Tensorflow Estimators handle much of the boilerplate of training a neural network like saving checkpoints and summaries, running the training loop, periodically evaluating on the validation set, and so on. If you’re already using Estimators, it’s easy to move from training on a single GPU to synchronous multi-GPU training with only three new lines of code.

First, wrap your model_fn with tf.contrib.estimator.replicate_model_fn:

nn = tf.estimator.Estimator(
    model_fn=tf.contrib.estimator.replicate_model_fn(my_model_fn),
    run_config=run_config,
)

Second, wrap your optimizer with TowerOptimizer in your model_fn:

optimizer = tf.train.GradientDescentOptimizer(learning_rate=0.1)
optimizer = tf.contrib.estimator.TowerOptimizer(optimizer)

Unfortunately there’s one additional (undocumented) step that you have to take to get the code to work. If you only use the two lines above, you’ll see an error that will look something like this:

ValueError: Variable does not exist, or was not created with
tf.get_variable(). Did you mean to set reuse=tf.AUTO_REUSE in VarScope?

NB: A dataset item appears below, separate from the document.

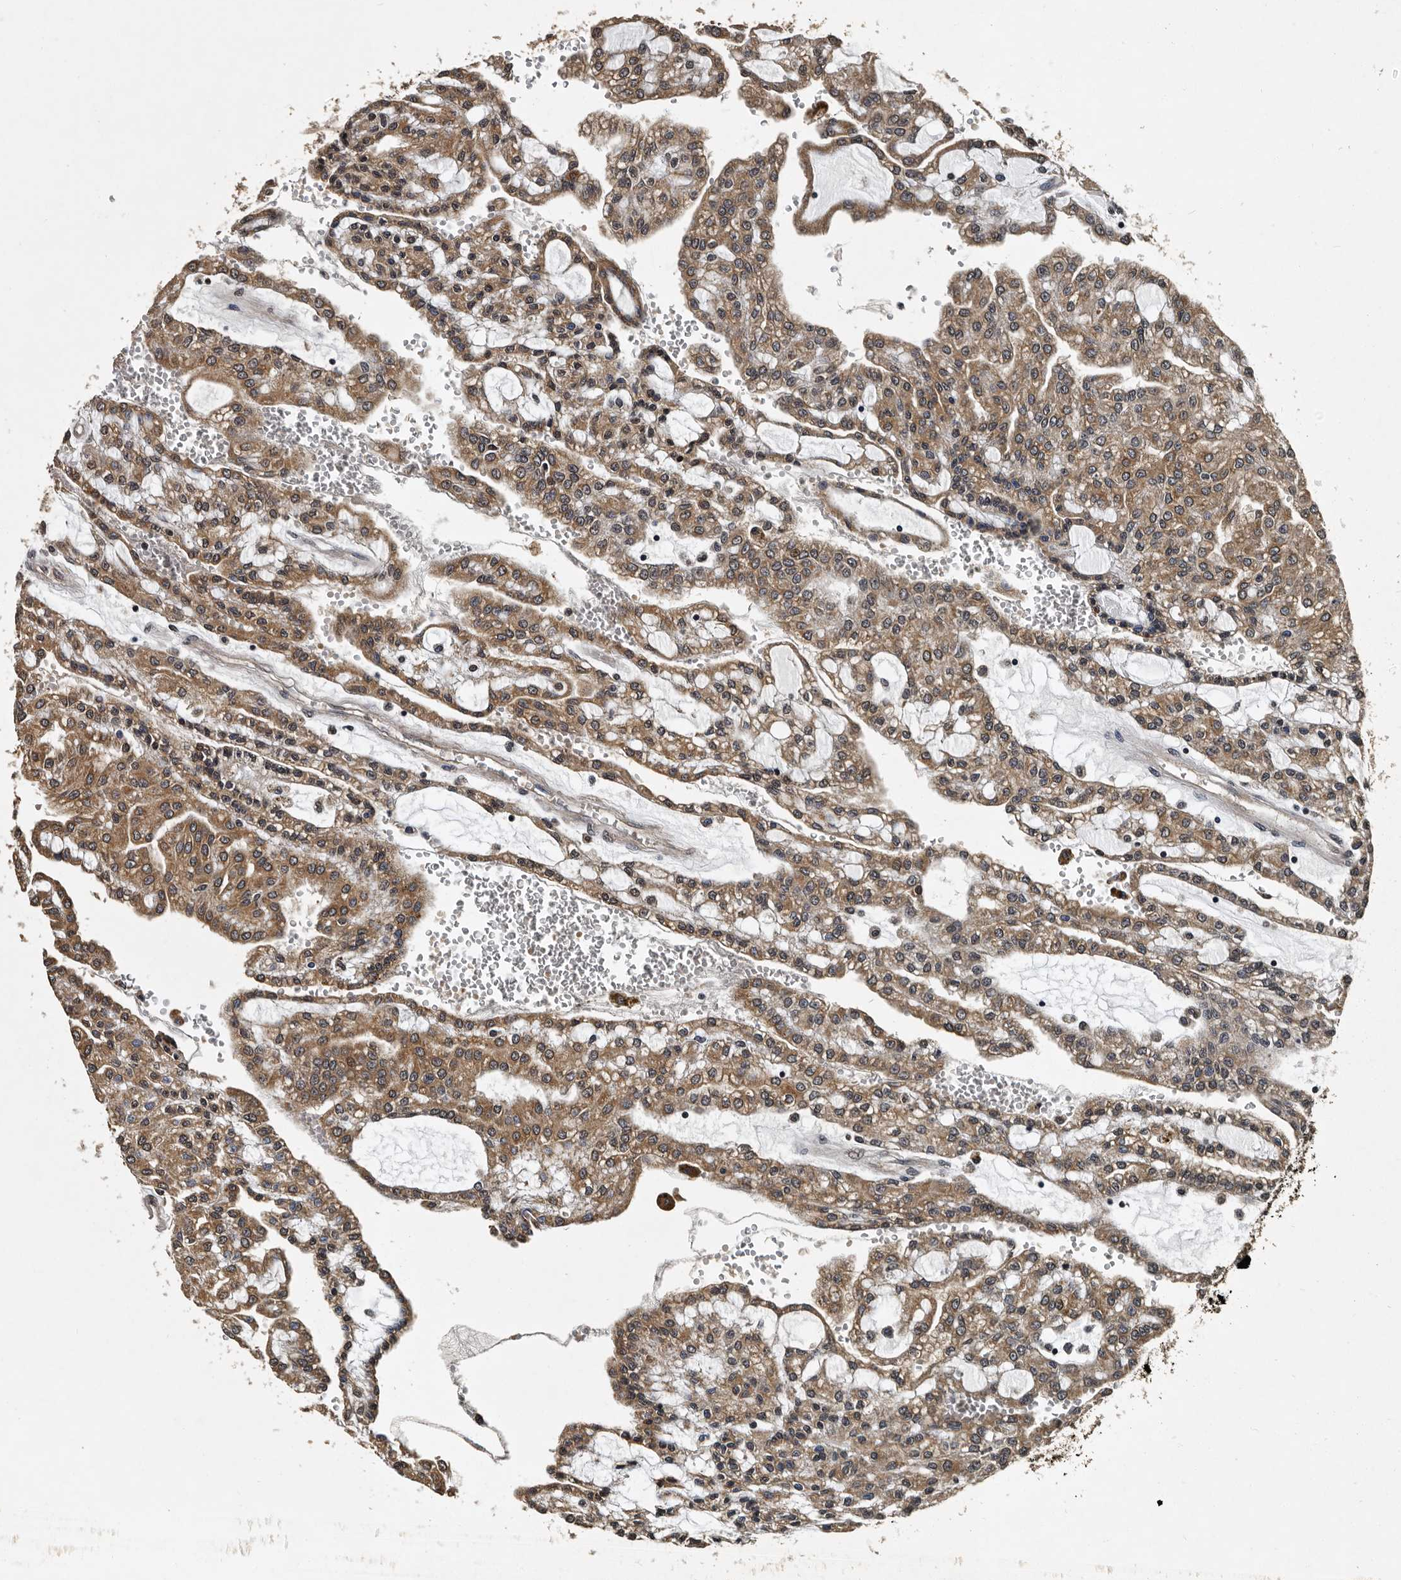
{"staining": {"intensity": "moderate", "quantity": ">75%", "location": "cytoplasmic/membranous"}, "tissue": "renal cancer", "cell_type": "Tumor cells", "image_type": "cancer", "snomed": [{"axis": "morphology", "description": "Adenocarcinoma, NOS"}, {"axis": "topography", "description": "Kidney"}], "caption": "This is an image of immunohistochemistry staining of adenocarcinoma (renal), which shows moderate positivity in the cytoplasmic/membranous of tumor cells.", "gene": "CPNE3", "patient": {"sex": "male", "age": 63}}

To fix this, you need to wrap the definition of your model with a variable_scope that has reuse set to tf.AUTO_REUSE:

def model_fn(features, labels, mode, params):
  with tf.variable_scope('my_model', reuse=tf.AUTO_REUSE):
    net = tf.identity(features, 'input')
    net = tf.layers.dense(net, 1024, activation=tf.nn.relu)
    ...

The reason for this is that behind the scenes, replicate_model_fn will try to put all the variables in your net on each GPU. However, you want to share the variables across all the GPUs. This means that the variables need to be created with reuse=True for all but one of the GPUs. (One of the GPUs needs to have reuse=False so that the variables can be created — you can’t reuse what doesn’t exist in the first place!) Setting reuse=tf.AUTO_REUSE takes care of this variable management for you.

Note that replicate_model_fn is now deprecated, although its proposed replacement, MirroredStrategy doesn’t seem to be ready to use quite yet (at least I haven’t been able to get it to work).